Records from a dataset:

•••

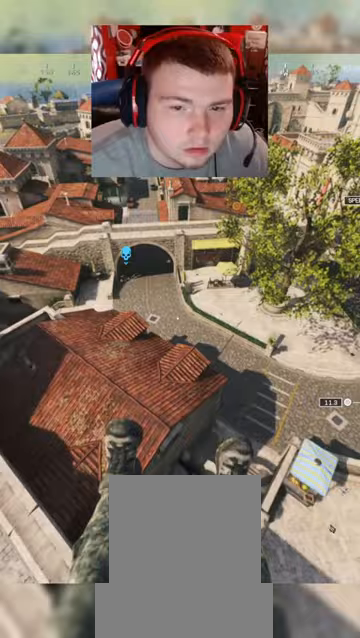
Gameplay with a controller (Xbox layout); each line is a JSON object with the inputs held at the frame after it. "events" lists button and stick changes between this image and that frame as [ms after this image, input, new state], when the widget could be followed in between.
{"buttons": [], "left_stick": "up-left", "right_stick": "center", "events": [[267, "R3", "down"], [300, "right_stick", "center"], [333, "R3", "up"]]}
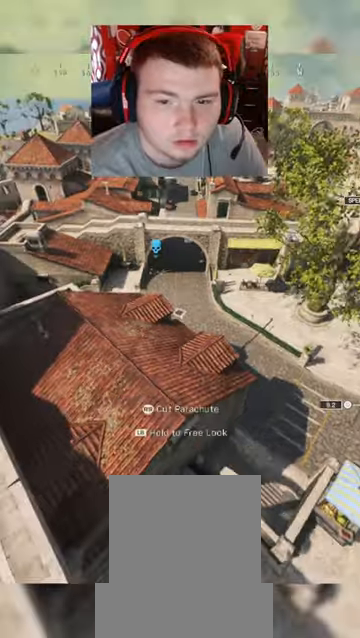
{"buttons": [], "left_stick": "center", "right_stick": "up-left", "events": [[233, "R3", "down"], [233, "right_stick", "up-left"], [267, "left_stick", "center"], [400, "R3", "up"]]}
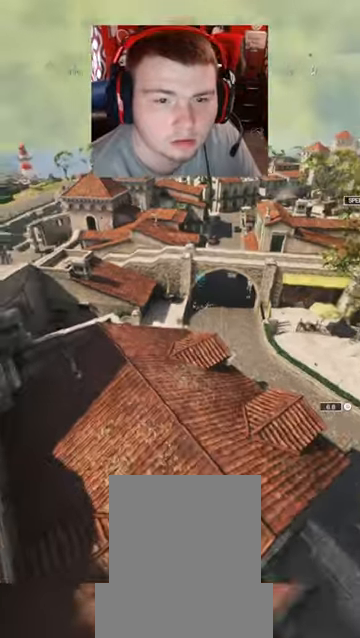
{"buttons": [], "left_stick": "up", "right_stick": "center", "events": [[67, "left_stick", "up"], [67, "right_stick", "center"]]}
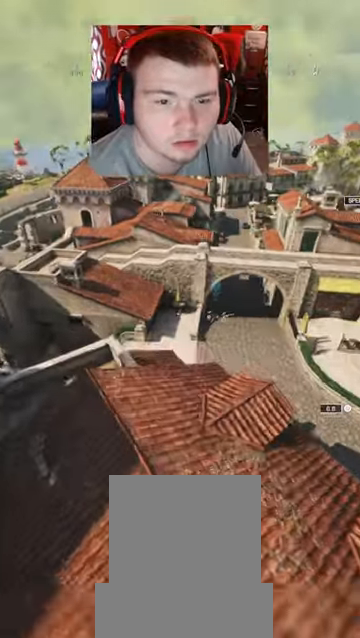
{"buttons": [], "left_stick": "right", "right_stick": "center", "events": [[100, "left_stick", "right"]]}
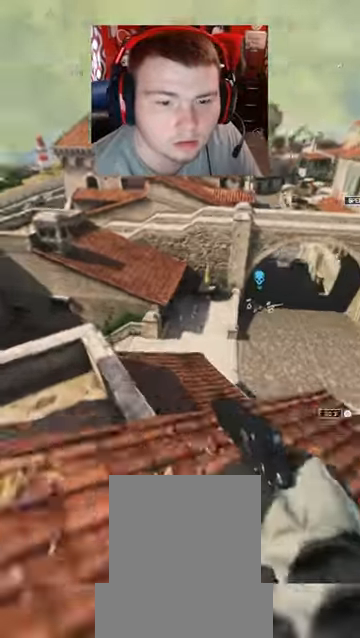
{"buttons": [], "left_stick": "up-left", "right_stick": "center", "events": [[33, "R3", "down"], [33, "right_stick", "left"], [167, "right_stick", "center"], [200, "R3", "up"], [233, "left_stick", "up-left"], [267, "A", "down"], [433, "A", "up"]]}
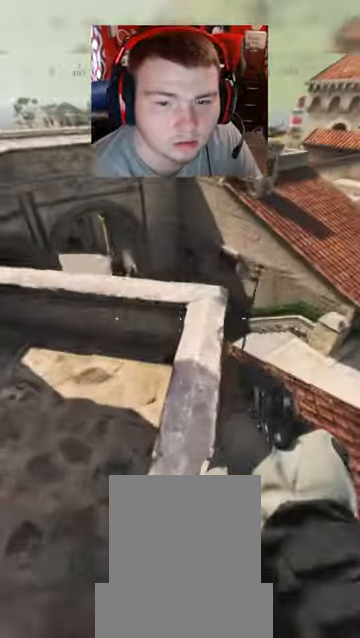
{"buttons": ["L2"], "left_stick": "center", "right_stick": "down", "events": [[167, "left_stick", "up"], [267, "right_stick", "down-left"], [367, "right_stick", "down"], [400, "L2", "down"], [433, "left_stick", "center"]]}
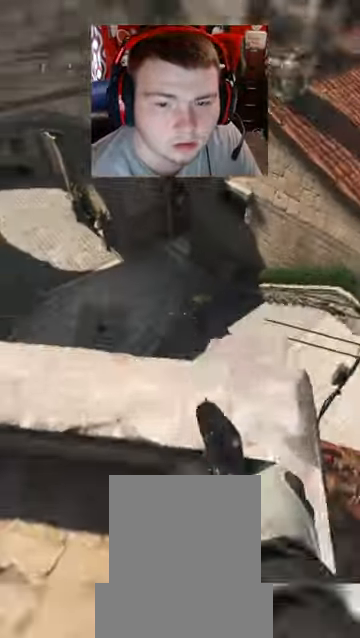
{"buttons": ["L2"], "left_stick": "up-left", "right_stick": "right", "events": [[33, "left_stick", "right"], [167, "left_stick", "down-right"], [200, "right_stick", "right"], [267, "left_stick", "center"], [333, "R2", "down"], [333, "left_stick", "up-left"], [333, "right_stick", "center"], [433, "R2", "up"], [467, "right_stick", "right"]]}
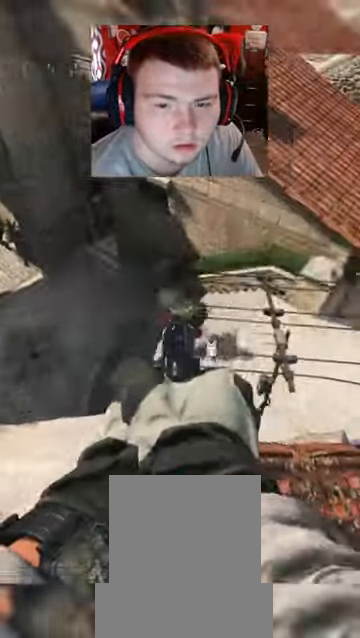
{"buttons": ["L2"], "left_stick": "down", "right_stick": "down", "events": [[33, "R2", "down"], [133, "R2", "up"], [167, "left_stick", "center"], [200, "R2", "down"], [267, "R2", "up"], [367, "R2", "down"], [400, "left_stick", "right"], [467, "R2", "up"], [500, "left_stick", "down"], [500, "right_stick", "down"]]}
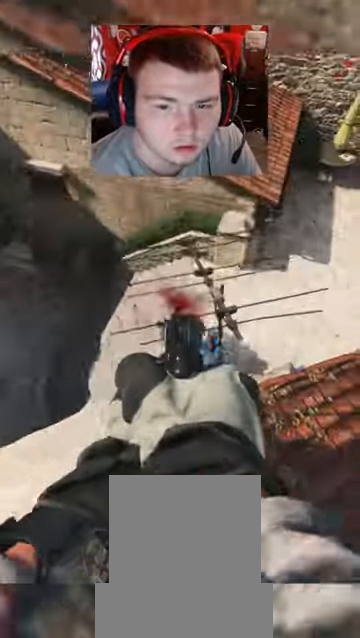
{"buttons": ["L2"], "left_stick": "center", "right_stick": "up-right", "events": [[67, "R2", "down"], [67, "left_stick", "center"], [100, "right_stick", "right"], [167, "right_stick", "center"], [200, "R2", "up"], [267, "right_stick", "up-right"], [300, "R2", "down"], [400, "R2", "up"], [400, "right_stick", "center"], [500, "right_stick", "up-right"]]}
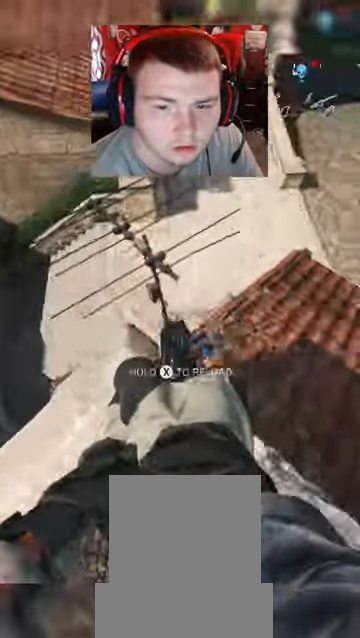
{"buttons": [], "left_stick": "center", "right_stick": "left", "events": [[33, "L2", "up"], [33, "left_stick", "down"], [67, "right_stick", "center"], [167, "X", "down"], [200, "left_stick", "center"], [233, "X", "up"], [433, "right_stick", "left"]]}
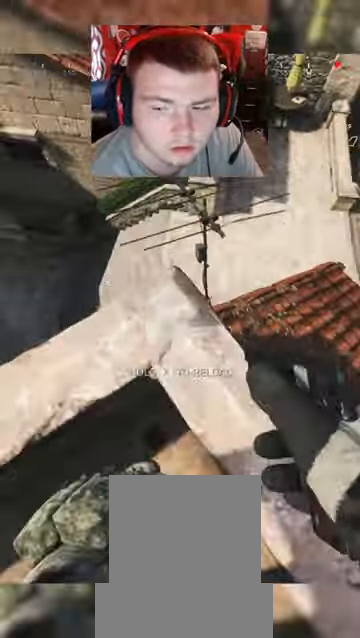
{"buttons": [], "left_stick": "up", "right_stick": "center", "events": [[100, "left_stick", "up-right"], [200, "right_stick", "center"], [233, "left_stick", "up"]]}
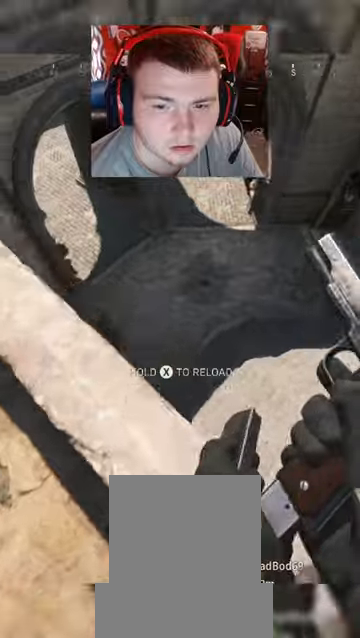
{"buttons": [], "left_stick": "up", "right_stick": "center", "events": [[33, "left_stick", "up-right"], [33, "right_stick", "left"], [133, "left_stick", "center"], [166, "right_stick", "center"], [300, "left_stick", "up-right"], [466, "left_stick", "up"]]}
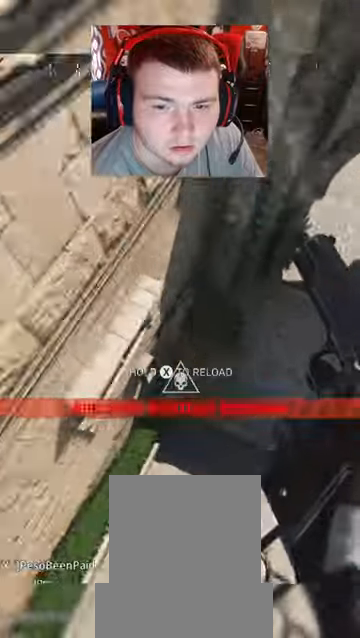
{"buttons": [], "left_stick": "up-right", "right_stick": "up", "events": [[33, "right_stick", "up-left"], [200, "right_stick", "up"], [300, "left_stick", "up-right"]]}
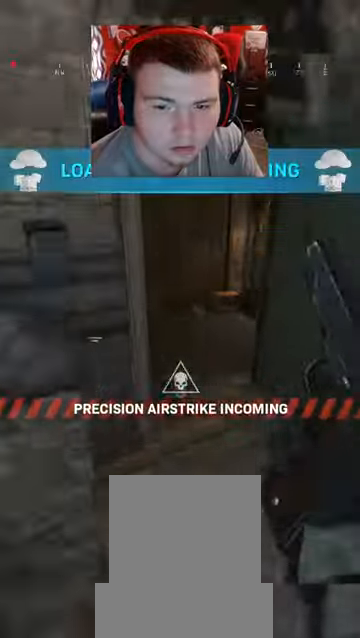
{"buttons": [], "left_stick": "up", "right_stick": "center", "events": [[33, "right_stick", "up-left"], [166, "left_stick", "up"], [166, "right_stick", "center"], [233, "right_stick", "up-left"], [433, "right_stick", "center"]]}
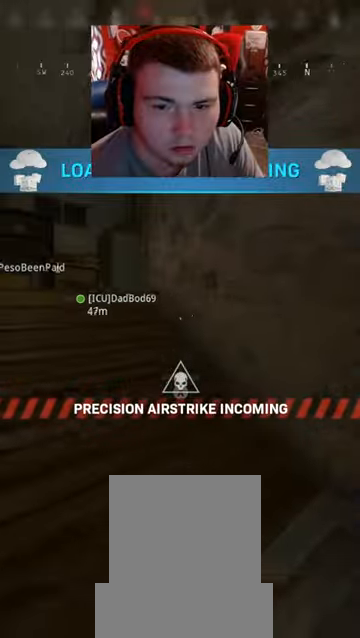
{"buttons": [], "left_stick": "up-left", "right_stick": "right", "events": [[66, "right_stick", "up-left"], [100, "left_stick", "up-left"], [200, "right_stick", "center"], [433, "right_stick", "right"]]}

•••

ACTIVITY:
Your answer must be the entries written out word for word, without their pictures.

WRITTEN ANSWER:
Gameplay with a controller (Xbox layout); each line is a JSON object with the inputs held at the frame after it. "events" lists button and stick changes between this image and that frame as [ms after this image, input, new state], when the widget could be followed in between.
{"buttons": [], "left_stick": "up-left", "right_stick": "center", "events": [[267, "R3", "down"], [300, "right_stick", "center"], [333, "R3", "up"]]}
{"buttons": [], "left_stick": "center", "right_stick": "up-left", "events": [[233, "R3", "down"], [233, "right_stick", "up-left"], [267, "left_stick", "center"], [400, "R3", "up"]]}
{"buttons": [], "left_stick": "up", "right_stick": "center", "events": [[67, "left_stick", "up"], [67, "right_stick", "center"]]}
{"buttons": [], "left_stick": "right", "right_stick": "center", "events": [[100, "left_stick", "right"]]}
{"buttons": [], "left_stick": "up-left", "right_stick": "center", "events": [[33, "R3", "down"], [33, "right_stick", "left"], [167, "right_stick", "center"], [200, "R3", "up"], [233, "left_stick", "up-left"], [267, "A", "down"], [433, "A", "up"]]}
{"buttons": ["L2"], "left_stick": "center", "right_stick": "down", "events": [[167, "left_stick", "up"], [267, "right_stick", "down-left"], [367, "right_stick", "down"], [400, "L2", "down"], [433, "left_stick", "center"]]}
{"buttons": ["L2"], "left_stick": "up-left", "right_stick": "right", "events": [[33, "left_stick", "right"], [167, "left_stick", "down-right"], [200, "right_stick", "right"], [267, "left_stick", "center"], [333, "R2", "down"], [333, "left_stick", "up-left"], [333, "right_stick", "center"], [433, "R2", "up"], [467, "right_stick", "right"]]}
{"buttons": ["L2"], "left_stick": "down", "right_stick": "down", "events": [[33, "R2", "down"], [133, "R2", "up"], [167, "left_stick", "center"], [200, "R2", "down"], [267, "R2", "up"], [367, "R2", "down"], [400, "left_stick", "right"], [467, "R2", "up"], [500, "left_stick", "down"], [500, "right_stick", "down"]]}
{"buttons": ["L2"], "left_stick": "center", "right_stick": "up-right", "events": [[67, "R2", "down"], [67, "left_stick", "center"], [100, "right_stick", "right"], [167, "right_stick", "center"], [200, "R2", "up"], [267, "right_stick", "up-right"], [300, "R2", "down"], [400, "R2", "up"], [400, "right_stick", "center"], [500, "right_stick", "up-right"]]}
{"buttons": [], "left_stick": "center", "right_stick": "left", "events": [[33, "L2", "up"], [33, "left_stick", "down"], [67, "right_stick", "center"], [167, "X", "down"], [200, "left_stick", "center"], [233, "X", "up"], [433, "right_stick", "left"]]}
{"buttons": [], "left_stick": "up", "right_stick": "center", "events": [[100, "left_stick", "up-right"], [200, "right_stick", "center"], [233, "left_stick", "up"]]}
{"buttons": [], "left_stick": "up", "right_stick": "center", "events": [[33, "left_stick", "up-right"], [33, "right_stick", "left"], [133, "left_stick", "center"], [166, "right_stick", "center"], [300, "left_stick", "up-right"], [466, "left_stick", "up"]]}
{"buttons": [], "left_stick": "up-right", "right_stick": "up", "events": [[33, "right_stick", "up-left"], [200, "right_stick", "up"], [300, "left_stick", "up-right"]]}
{"buttons": [], "left_stick": "up", "right_stick": "center", "events": [[33, "right_stick", "up-left"], [166, "left_stick", "up"], [166, "right_stick", "center"], [233, "right_stick", "up-left"], [433, "right_stick", "center"]]}
{"buttons": [], "left_stick": "up-left", "right_stick": "right", "events": [[66, "right_stick", "up-left"], [100, "left_stick", "up-left"], [200, "right_stick", "center"], [433, "right_stick", "right"]]}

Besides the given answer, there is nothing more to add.